→ Task material:
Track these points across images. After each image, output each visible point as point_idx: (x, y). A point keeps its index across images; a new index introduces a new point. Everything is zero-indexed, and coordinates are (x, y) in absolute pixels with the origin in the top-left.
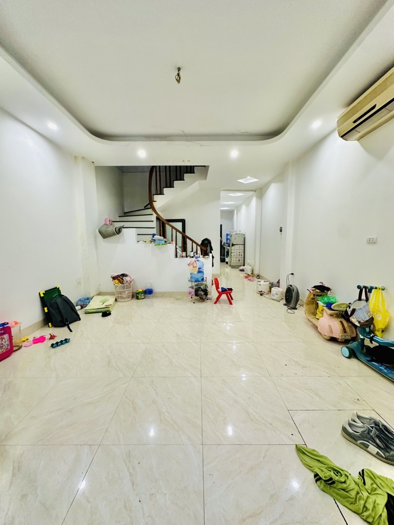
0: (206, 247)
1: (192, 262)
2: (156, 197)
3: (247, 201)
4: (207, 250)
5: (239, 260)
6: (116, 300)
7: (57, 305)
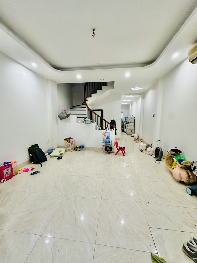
0: (113, 124)
1: (104, 133)
2: (88, 99)
3: (137, 100)
4: (113, 126)
5: (131, 131)
6: (66, 151)
7: (36, 153)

→ Task goal: Copy the lines above, swapping each "images" for "frames" and leaving everything else as it is. Leave the pictures out.

→ Solution for this problem:
Track these points across frames. After each image, output each visible point as point_idx: (x, y). A point keeps its index across frames; a new index introduces a new point. Everything is zero-indexed, and coordinates are (x, y) in absolute pixels with the origin in the top-left.
0: (206, 247)
1: (192, 262)
2: (156, 197)
3: (247, 201)
4: (207, 250)
5: (239, 260)
6: (116, 300)
7: (57, 305)
0: (113, 124)
1: (104, 133)
2: (88, 99)
3: (137, 100)
4: (113, 126)
5: (131, 131)
6: (66, 151)
7: (36, 153)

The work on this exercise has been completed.